[Exercise prompt] Copy out all the entries below word for word, keeping every line the same.

§ §

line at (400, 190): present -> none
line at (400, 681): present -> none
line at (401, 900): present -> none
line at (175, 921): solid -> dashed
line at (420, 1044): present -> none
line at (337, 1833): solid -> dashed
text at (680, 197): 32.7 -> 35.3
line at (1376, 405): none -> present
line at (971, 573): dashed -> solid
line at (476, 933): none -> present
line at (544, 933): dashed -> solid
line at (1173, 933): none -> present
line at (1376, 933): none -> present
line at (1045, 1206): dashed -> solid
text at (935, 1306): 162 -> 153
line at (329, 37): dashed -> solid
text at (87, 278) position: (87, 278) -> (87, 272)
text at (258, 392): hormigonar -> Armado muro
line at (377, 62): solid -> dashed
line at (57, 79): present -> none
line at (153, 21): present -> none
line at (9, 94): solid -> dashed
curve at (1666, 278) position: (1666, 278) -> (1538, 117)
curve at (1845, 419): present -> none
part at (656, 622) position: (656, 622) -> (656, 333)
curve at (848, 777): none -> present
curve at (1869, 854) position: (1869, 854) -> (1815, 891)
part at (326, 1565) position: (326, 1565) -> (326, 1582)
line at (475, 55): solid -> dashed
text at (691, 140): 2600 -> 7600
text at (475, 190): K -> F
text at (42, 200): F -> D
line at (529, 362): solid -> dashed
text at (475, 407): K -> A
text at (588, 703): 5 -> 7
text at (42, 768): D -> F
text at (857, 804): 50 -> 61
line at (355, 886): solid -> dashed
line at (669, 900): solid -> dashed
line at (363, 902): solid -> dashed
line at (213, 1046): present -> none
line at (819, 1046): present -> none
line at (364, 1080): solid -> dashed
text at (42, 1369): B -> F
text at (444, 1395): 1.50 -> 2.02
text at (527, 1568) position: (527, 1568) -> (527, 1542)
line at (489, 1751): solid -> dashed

§ §

[Exercise answer]
line at (400, 190): present -> none
line at (400, 681): present -> none
line at (401, 900): present -> none
line at (175, 921): solid -> dashed
line at (420, 1044): present -> none
line at (337, 1833): solid -> dashed
text at (680, 197): 32.7 -> 35.3
line at (1376, 405): none -> present
line at (971, 573): dashed -> solid
line at (476, 933): none -> present
line at (544, 933): dashed -> solid
line at (1173, 933): none -> present
line at (1376, 933): none -> present
line at (1045, 1206): dashed -> solid
text at (935, 1306): 162 -> 153
line at (329, 37): dashed -> solid
text at (87, 278) position: (87, 278) -> (87, 272)
text at (258, 392): hormigonar -> Armado muro
line at (377, 62): solid -> dashed
line at (57, 79): present -> none
line at (153, 21): present -> none
line at (9, 94): solid -> dashed
curve at (1666, 278) position: (1666, 278) -> (1538, 117)
curve at (1845, 419): present -> none
part at (656, 622) position: (656, 622) -> (656, 333)
curve at (848, 777): none -> present
curve at (1869, 854) position: (1869, 854) -> (1815, 891)
part at (326, 1565) position: (326, 1565) -> (326, 1582)
line at (475, 55): solid -> dashed
text at (691, 140): 2600 -> 7600
text at (475, 190): K -> F
text at (42, 200): F -> D
line at (529, 362): solid -> dashed
text at (475, 407): K -> A
text at (588, 703): 5 -> 7
text at (42, 768): D -> F
text at (857, 804): 50 -> 61
line at (355, 886): solid -> dashed
line at (669, 900): solid -> dashed
line at (363, 902): solid -> dashed
line at (213, 1046): present -> none
line at (819, 1046): present -> none
line at (364, 1080): solid -> dashed
text at (42, 1369): B -> F
text at (444, 1395): 1.50 -> 2.02
text at (527, 1568) position: (527, 1568) -> (527, 1542)
line at (489, 1751): solid -> dashed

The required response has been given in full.